Data tersebut menunjukkan pendidikan menjadi salah satu kebutuhan jangka panjang yang memerlukan perencanaan keuangan yang matang. Selain meningkat seiring jenjang pendidikan, biaya pendidikan juga berbeda pada setiap kelompok rumah tangga.
Pada kelompok 20 persen rumah tangga dengan pengeluaran tertinggi, rata-rata biaya pendidikan SD sederajat mencapai Rp8,88 juta per tahun ajaran. Sementara pada kelompok 40 persen rumah tangga dengan pengeluaran terendah tercatat sebesar Rp3,28 juta per tahun ajaran.
PT Asuransi Jiwa IFG (IFG Life) menilai perencanaan dana pendidikan perlu menjadi bagian dari pengelolaan keuangan keluarga agar kebutuhan pendidikan anak dapat dipenuhi tanpa mengganggu kebutuhan finansial lainnya.
Direktur Bisnis Individu merangkap Plt Direktur Bisnis Korporasi IFG Life Fabiola Noralita mengatakan, perencanaan pendidikan sebaiknya dilakukan jauh sebelum anak memasuki usia sekolah.
"Setiap orang tua tentu ingin memberikan pendidikan terbaik bagi anak-anaknya. Karena itu, perencanaan dana pendidikan sebaiknya tidak menunggu hingga anak memasuki usia sekolah, melainkan dipersiapkan sejak dini sebagai bagian dari perencanaan keuangan keluarga," ujar Fabiola, Rabu (24/6/2026).

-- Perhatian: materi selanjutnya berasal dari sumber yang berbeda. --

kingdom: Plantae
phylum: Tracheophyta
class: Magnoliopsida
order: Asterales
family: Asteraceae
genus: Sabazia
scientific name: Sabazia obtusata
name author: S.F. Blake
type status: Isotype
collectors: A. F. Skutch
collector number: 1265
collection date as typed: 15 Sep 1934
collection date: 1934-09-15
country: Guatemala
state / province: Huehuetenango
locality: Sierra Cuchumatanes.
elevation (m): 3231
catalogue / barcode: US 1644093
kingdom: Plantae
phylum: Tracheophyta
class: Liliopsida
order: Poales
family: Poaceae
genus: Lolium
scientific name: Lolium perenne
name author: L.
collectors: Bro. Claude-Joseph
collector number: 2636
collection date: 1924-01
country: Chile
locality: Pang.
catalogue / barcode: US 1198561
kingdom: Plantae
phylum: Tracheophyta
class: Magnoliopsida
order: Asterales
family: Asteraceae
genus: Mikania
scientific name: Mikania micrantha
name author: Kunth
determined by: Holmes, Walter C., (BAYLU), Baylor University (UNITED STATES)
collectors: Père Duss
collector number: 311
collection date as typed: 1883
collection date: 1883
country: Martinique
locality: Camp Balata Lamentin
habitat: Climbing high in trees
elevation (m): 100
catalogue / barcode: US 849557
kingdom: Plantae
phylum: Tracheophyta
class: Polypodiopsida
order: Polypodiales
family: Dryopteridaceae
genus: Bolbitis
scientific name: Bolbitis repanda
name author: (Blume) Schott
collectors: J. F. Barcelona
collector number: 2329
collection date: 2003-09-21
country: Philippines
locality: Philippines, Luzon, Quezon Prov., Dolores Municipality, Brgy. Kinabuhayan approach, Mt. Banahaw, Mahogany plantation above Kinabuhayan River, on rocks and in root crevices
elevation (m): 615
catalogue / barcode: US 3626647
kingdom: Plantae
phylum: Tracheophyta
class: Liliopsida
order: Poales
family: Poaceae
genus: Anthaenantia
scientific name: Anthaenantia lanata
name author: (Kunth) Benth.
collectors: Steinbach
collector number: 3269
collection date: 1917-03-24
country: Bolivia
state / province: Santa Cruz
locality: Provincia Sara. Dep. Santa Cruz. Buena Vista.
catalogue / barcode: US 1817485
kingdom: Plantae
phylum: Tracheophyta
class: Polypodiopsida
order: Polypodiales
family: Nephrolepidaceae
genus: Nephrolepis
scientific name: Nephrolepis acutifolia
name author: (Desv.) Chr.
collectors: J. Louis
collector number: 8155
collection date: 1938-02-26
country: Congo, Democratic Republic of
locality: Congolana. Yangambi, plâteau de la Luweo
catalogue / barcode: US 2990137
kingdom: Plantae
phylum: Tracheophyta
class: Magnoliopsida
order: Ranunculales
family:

Menurut dia, keluarga juga perlu memperhitungkan berbagai risiko yang berpotensi memengaruhi kondisi keuangan rumah tangga sehingga rencana pendidikan anak tetap dapat berjalan sesuai harapan.
Kebutuhan perencanaan pendidikan sejak dini dinilai semakin relevan di tengah bonus demografi Indonesia. Dengan mayoritas penduduk berada pada usia produktif, semakin banyak keluarga yang berada pada fase membangun masa depan dan mempersiapkan berbagai kebutuhan jangka panjang.
Di sisi lain, Survei Nasional Literasi dan Inklusi Keuangan (SNLIK) 2025 menunjukkan tingkat literasi asuransi masyarakat Indonesia baru mencapai 45,45 persen, sedangkan tingkat inklusinya sebesar 28,50 persen. Kondisi tersebut menunjukkan masih terbuka ruang untuk meningkatkan pemahaman masyarakat mengenai instrumen perlindungan keuangan sebagai bagian dari perencanaan masa depan keluarga.
Fabiola mengatakan, pendidikan merupakan salah satu tujuan keuangan yang perlu dipersiapkan dan dijaga keberlangsungannya. Karena itu, perencanaan yang matang dan perlindungan terhadap risiko keuangan menjadi faktor penting untuk menjaga keberlanjutan pendidikan anak di masa depan.